Your assignment:
Reproduce verbatim the lines below, beginning with the first line and continuing through the line containing "List the labels in order of value, smallest", with both of those lines included.

Records excerpted from a collection:
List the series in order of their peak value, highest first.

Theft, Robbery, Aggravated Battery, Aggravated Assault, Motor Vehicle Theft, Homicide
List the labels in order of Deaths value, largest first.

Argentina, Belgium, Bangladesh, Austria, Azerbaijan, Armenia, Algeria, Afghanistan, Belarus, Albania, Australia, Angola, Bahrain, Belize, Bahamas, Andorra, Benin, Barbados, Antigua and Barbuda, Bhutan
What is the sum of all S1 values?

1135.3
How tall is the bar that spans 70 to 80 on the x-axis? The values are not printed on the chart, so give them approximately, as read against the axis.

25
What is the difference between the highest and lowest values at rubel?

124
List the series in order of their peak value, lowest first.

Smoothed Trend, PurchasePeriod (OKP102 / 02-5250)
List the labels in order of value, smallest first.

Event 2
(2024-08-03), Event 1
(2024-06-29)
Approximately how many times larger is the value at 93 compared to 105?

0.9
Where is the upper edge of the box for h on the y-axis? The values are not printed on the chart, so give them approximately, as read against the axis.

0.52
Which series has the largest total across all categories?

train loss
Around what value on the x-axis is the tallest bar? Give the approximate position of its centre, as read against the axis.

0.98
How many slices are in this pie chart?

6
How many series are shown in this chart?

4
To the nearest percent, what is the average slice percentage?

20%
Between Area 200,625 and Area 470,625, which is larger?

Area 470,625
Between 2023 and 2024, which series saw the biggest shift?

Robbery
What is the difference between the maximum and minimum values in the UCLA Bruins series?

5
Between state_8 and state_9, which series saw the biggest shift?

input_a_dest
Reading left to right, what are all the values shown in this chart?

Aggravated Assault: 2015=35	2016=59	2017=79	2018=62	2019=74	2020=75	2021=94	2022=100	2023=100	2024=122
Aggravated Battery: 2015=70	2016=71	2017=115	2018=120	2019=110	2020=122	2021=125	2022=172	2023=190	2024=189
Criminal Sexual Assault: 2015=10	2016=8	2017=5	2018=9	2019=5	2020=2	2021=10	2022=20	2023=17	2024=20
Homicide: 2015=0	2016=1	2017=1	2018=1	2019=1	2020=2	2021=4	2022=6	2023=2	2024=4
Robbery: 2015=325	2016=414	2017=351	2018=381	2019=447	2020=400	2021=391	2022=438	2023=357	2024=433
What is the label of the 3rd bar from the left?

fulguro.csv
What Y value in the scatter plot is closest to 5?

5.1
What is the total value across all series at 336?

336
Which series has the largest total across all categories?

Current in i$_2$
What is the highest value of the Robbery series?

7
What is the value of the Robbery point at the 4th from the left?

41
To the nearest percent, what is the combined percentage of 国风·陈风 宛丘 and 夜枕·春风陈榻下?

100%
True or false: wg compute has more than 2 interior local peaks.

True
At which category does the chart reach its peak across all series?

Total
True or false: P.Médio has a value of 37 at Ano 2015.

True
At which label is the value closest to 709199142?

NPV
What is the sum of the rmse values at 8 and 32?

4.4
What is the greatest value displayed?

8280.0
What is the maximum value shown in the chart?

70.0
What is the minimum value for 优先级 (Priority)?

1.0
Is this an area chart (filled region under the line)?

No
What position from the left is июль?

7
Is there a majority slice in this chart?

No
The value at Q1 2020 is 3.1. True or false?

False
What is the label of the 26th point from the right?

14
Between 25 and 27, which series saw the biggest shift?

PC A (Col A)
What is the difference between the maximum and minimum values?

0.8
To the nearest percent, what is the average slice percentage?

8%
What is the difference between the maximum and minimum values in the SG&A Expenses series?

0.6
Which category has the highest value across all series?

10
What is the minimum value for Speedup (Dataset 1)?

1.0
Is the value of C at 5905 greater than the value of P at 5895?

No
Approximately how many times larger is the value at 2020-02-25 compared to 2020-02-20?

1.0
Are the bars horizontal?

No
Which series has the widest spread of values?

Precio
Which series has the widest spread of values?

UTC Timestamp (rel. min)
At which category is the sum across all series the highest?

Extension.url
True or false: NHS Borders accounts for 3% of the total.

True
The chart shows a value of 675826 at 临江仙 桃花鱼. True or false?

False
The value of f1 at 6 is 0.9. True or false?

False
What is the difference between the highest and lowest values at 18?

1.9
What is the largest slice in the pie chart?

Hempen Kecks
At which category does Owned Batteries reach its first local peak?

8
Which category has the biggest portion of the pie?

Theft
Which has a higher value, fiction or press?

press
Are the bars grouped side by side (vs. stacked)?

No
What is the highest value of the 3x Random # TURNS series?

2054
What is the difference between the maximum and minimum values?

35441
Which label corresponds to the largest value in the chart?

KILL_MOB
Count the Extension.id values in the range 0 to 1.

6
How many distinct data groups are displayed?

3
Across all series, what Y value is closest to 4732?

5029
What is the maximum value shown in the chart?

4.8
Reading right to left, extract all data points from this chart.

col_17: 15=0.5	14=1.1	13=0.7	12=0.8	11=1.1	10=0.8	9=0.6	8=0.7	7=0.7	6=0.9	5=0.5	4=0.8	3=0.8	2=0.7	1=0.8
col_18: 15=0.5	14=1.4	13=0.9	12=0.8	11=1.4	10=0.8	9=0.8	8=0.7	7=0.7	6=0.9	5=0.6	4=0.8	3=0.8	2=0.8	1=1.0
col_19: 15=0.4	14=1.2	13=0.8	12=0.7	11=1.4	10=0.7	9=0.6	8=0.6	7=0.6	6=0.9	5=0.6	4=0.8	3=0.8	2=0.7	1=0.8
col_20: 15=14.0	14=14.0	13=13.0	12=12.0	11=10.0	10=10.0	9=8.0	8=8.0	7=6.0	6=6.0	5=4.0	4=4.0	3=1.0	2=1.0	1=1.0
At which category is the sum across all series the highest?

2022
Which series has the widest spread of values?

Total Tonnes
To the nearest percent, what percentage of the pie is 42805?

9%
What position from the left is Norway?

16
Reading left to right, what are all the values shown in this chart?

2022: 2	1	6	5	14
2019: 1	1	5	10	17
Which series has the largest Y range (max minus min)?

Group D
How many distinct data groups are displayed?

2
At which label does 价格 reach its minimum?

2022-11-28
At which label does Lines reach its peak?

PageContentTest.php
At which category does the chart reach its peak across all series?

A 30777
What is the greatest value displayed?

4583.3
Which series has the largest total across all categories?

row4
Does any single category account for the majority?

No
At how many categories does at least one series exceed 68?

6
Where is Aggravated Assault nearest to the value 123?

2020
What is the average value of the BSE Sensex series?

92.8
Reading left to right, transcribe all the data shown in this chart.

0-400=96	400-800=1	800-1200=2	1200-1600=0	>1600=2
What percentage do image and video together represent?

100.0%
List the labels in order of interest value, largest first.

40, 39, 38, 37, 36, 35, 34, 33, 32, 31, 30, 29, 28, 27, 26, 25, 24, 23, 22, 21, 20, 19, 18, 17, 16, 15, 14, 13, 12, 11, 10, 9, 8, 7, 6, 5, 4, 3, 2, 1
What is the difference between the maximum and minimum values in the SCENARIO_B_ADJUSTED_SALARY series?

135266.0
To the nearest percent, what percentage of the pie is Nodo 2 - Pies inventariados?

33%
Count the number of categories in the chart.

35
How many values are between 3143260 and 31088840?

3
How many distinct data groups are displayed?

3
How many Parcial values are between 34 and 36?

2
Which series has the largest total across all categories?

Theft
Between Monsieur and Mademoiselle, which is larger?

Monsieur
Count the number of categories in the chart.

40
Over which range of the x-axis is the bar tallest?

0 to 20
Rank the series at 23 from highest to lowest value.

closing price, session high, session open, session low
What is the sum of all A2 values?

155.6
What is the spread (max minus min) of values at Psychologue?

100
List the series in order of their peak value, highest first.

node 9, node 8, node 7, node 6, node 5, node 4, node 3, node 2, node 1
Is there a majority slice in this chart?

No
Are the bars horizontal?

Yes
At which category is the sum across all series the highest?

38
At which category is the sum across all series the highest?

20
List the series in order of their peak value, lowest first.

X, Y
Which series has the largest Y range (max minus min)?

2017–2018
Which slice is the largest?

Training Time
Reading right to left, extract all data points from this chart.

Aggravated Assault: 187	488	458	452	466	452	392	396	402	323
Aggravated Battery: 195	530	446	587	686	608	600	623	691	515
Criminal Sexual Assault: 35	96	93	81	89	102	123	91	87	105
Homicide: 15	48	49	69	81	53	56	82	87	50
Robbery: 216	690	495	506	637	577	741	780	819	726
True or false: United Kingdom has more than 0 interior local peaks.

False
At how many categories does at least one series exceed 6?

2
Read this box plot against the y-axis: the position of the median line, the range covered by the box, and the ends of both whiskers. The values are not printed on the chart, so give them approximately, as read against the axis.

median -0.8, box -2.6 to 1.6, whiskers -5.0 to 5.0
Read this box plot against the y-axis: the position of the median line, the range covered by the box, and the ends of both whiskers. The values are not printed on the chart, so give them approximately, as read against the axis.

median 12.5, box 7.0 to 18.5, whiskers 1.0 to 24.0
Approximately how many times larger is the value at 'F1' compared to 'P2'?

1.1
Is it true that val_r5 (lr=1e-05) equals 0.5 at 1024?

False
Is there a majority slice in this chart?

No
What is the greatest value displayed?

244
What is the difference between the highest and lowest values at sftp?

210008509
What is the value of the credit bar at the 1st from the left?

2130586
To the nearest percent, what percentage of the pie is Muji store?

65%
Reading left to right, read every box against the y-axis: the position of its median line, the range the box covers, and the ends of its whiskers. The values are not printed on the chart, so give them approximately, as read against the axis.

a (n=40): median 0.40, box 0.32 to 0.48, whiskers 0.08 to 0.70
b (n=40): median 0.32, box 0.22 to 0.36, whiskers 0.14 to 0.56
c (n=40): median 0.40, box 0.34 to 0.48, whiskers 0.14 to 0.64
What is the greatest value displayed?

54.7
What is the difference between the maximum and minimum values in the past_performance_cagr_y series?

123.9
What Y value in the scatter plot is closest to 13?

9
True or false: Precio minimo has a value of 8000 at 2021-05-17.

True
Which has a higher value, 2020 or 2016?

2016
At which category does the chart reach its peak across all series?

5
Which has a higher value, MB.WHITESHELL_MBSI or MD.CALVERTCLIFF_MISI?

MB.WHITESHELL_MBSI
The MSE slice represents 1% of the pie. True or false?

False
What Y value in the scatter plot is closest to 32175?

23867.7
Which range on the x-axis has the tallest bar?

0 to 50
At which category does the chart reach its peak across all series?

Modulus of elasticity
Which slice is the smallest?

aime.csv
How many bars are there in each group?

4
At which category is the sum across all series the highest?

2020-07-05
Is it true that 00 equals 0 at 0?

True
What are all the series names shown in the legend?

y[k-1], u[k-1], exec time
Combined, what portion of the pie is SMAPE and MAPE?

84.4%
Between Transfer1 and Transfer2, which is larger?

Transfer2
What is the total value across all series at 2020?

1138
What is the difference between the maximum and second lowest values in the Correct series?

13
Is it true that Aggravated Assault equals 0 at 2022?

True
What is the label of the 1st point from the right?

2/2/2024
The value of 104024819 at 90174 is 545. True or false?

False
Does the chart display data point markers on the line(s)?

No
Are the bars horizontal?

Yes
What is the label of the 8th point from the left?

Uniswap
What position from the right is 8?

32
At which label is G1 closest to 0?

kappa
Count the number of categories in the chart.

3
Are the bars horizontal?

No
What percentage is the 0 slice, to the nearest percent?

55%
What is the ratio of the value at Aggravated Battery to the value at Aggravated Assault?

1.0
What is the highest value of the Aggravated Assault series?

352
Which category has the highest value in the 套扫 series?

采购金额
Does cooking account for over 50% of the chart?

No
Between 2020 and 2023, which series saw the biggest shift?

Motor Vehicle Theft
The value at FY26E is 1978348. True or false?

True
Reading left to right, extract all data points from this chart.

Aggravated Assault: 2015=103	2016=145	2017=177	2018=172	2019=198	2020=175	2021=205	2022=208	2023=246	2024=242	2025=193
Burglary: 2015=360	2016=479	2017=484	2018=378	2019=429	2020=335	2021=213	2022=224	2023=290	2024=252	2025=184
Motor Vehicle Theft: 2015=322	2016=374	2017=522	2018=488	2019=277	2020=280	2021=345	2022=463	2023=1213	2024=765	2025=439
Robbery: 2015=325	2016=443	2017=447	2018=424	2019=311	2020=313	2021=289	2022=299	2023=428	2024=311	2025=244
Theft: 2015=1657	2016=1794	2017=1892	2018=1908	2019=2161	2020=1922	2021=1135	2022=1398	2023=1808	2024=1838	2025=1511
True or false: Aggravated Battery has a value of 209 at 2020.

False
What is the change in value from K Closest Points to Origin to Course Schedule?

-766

Solution for this problem:
List the series in order of their peak value, highest first.

Theft, Robbery, Aggravated Battery, Aggravated Assault, Motor Vehicle Theft, Homicide
List the labels in order of Deaths value, largest first.

Argentina, Belgium, Bangladesh, Austria, Azerbaijan, Armenia, Algeria, Afghanistan, Belarus, Albania, Australia, Angola, Bahrain, Belize, Bahamas, Andorra, Benin, Barbados, Antigua and Barbuda, Bhutan
What is the sum of all S1 values?

1135.3
How tall is the bar that spans 70 to 80 on the x-axis? The values are not printed on the chart, so give them approximately, as read against the axis.

25
What is the difference between the highest and lowest values at rubel?

124
List the series in order of their peak value, lowest first.

Smoothed Trend, PurchasePeriod (OKP102 / 02-5250)
List the labels in order of value, smallest first.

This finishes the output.